Rhubarb. Oh, rhubarb. I tell people pumpkin is my favourite vegetable: your ambiguous nature means I constantly forget about you, but how I love you so.
My sister and I had a wonderful childhood in that we always ate such a beautiful variety of fresh food, but I don't remember rhubarb as a part of this. It's one of the few foods my mother doesn't eat, so it wasn't until I was in my teenage years that I remember first trying it: in a cosy restaurant in the Gold Coast hinterland, as part of rhubarb crumble swimming in homemade custard. Love. at. first. taste. So now, rhubarb and me, we're making up for lost time.
This 'buckle' is similar to a coffee or crumble cake, requiring the crunchy toping to be frozen before baking, ensuring it doesn't just melt and get absorbed into the cake mixture. It's incredibly easy to make, but has a slow cooking time, so is perfect to make on a cold Sunday afternoon.
Recipe from June issue of AGT
250 gms each of strawberries and rhubarb, roughly chopped
110 gms each of caster sugar and rapadura* sugar
160 gms butter, at room temperature
220 gms plain flour
40 gms hazelnut meal
1 tsp baking powder
1/2 tsp bicarbonate of soda
2 tsps each of ground cinnamon and ginger
165 mls buttermilk
For hazelnut topping:
80 gms rapadura* sugar
40 gms plain flour
40 gms hazelnuts, roughly chopped
20 gms butter, melted
*Use dark brown sugar if you can't find rapadura sugar.
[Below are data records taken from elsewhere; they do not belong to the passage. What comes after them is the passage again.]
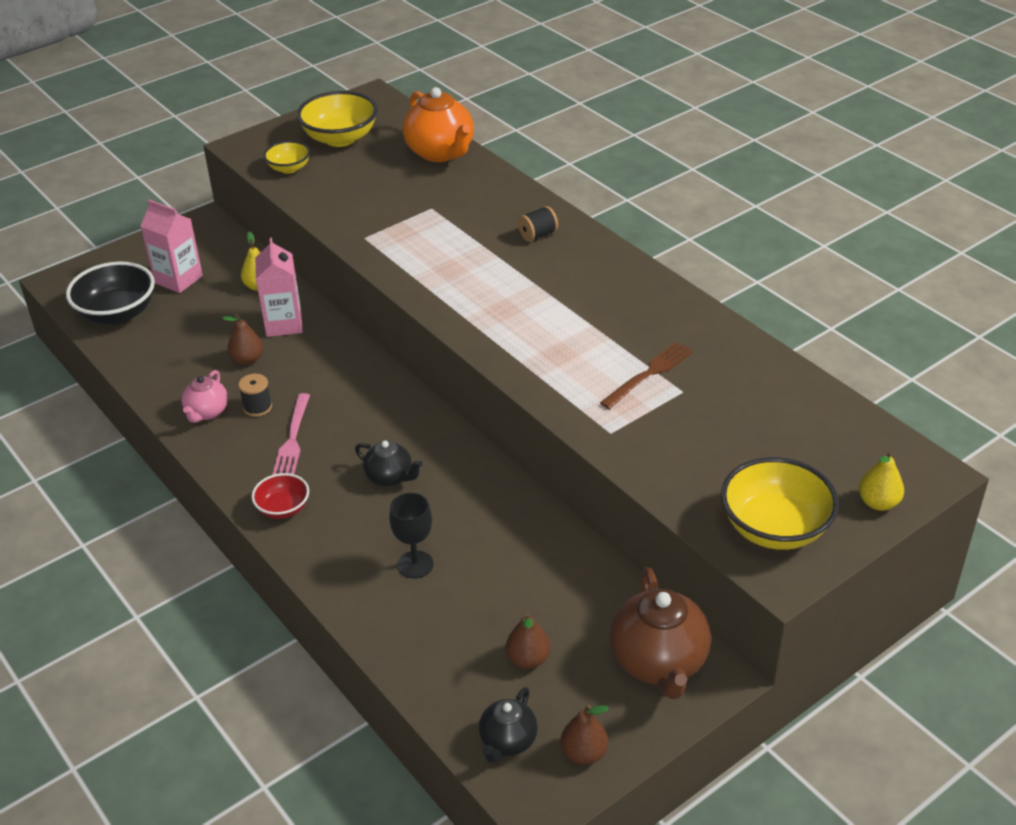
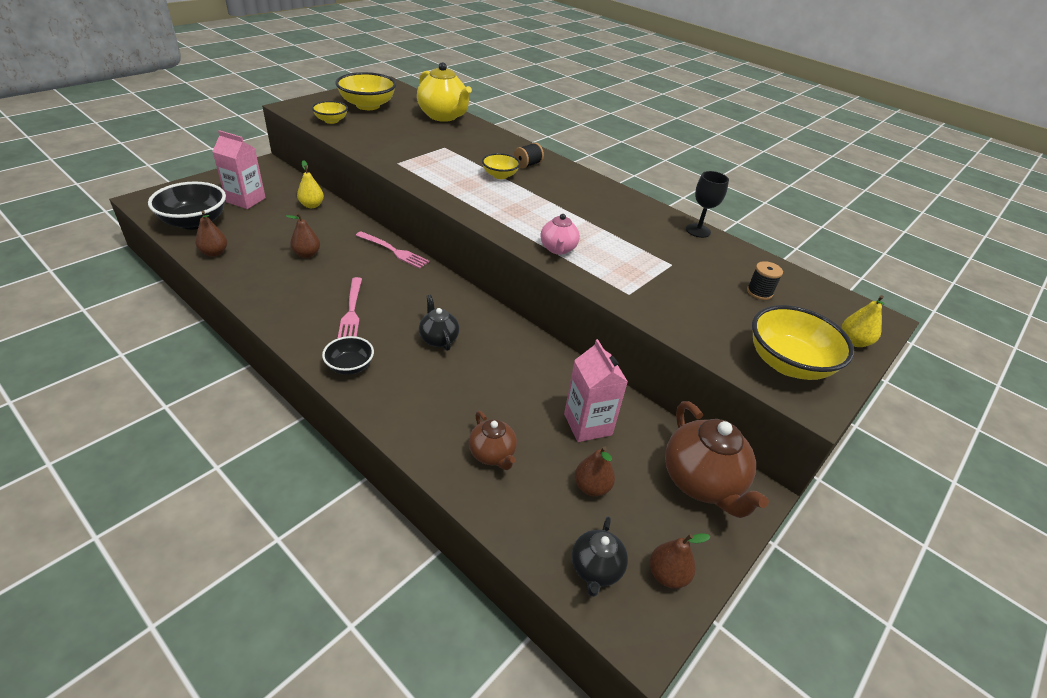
camera: 15 degrees left, 0 degrees up
(139, 357) = (214, 253): none -> brown pear
(207, 412) = (275, 292): pink teapot -> pink teapot (558, 249)
(257, 407) = (319, 288): black spool -> black spool (759, 292)
(283, 508) = (350, 366): red bowl -> black bowl
(284, 324) = (334, 230): pink carton -> pink carton (587, 424)
(355, 355) = (394, 251): none -> pink fork
(390, 477) = (438, 339): black teapot -> black teapot turned 135 degrees counterclockwise
(415, 564) = (474, 409): black goblet -> black goblet (698, 231)
(425, 617) = (492, 454): none -> brown teapot
(441, 153) = (443, 116): orange teapot -> yellow teapot
(495, 254) = (500, 175): none -> yellow bowl
(649, 373) = (642, 252): brown fork -> none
Preheat the oven to 170C. Grease a 24cm round cake tin, and line with baking paper.
For the crunchy hazelnut topping, combine ingredients in a small bowl. Freeze until required - this will stop the topping from melting into the cake during baking.
Combine rhubarb and strawberry in a bowl with 1 tbsp of each sugar and set aside.
Beat butter and remaining sugars in the bowl of an electric mixer for about 5 minutes, or until light and fluffy. Scrape down the sides of the bowl, then with motor running, add eggs one at a time, beating well after each addition. Stir in the dry ingredients followed by the buttermilk. Stir in one third of the rhubarb mixture, then spoon into prepared tin.
Scatter over remaining fruit mixture, followed by the frozen hazelnut topping. Bake for about 1 1/2 hours or until a skewer inserted withdraws clean. Cool cake in tin for 30 minutes before cooling on a wire rack.
This cake is delicious served warm from the oven, but surprisingly tasted better when cooled to room temperature so the rubbly topping is crunchy and sweet. With un-iced cakes, I am usually known to heat and add cream, crème fraiche and/or custard to any I possibly can, but I didn't need to with this wondrous thing! The hazelnut meal gives the cake a nice density, but by no means does it create a grainy texture like it can it larger quantities.
This cake is very resilient and although best eaten within a day or two, will easily last for a few days before the fruit starts to lose its colour. This. This is my favourite cake of the year.
Recommended baking soundtrack: Kurt Vile - Smoke Ring for My Halo.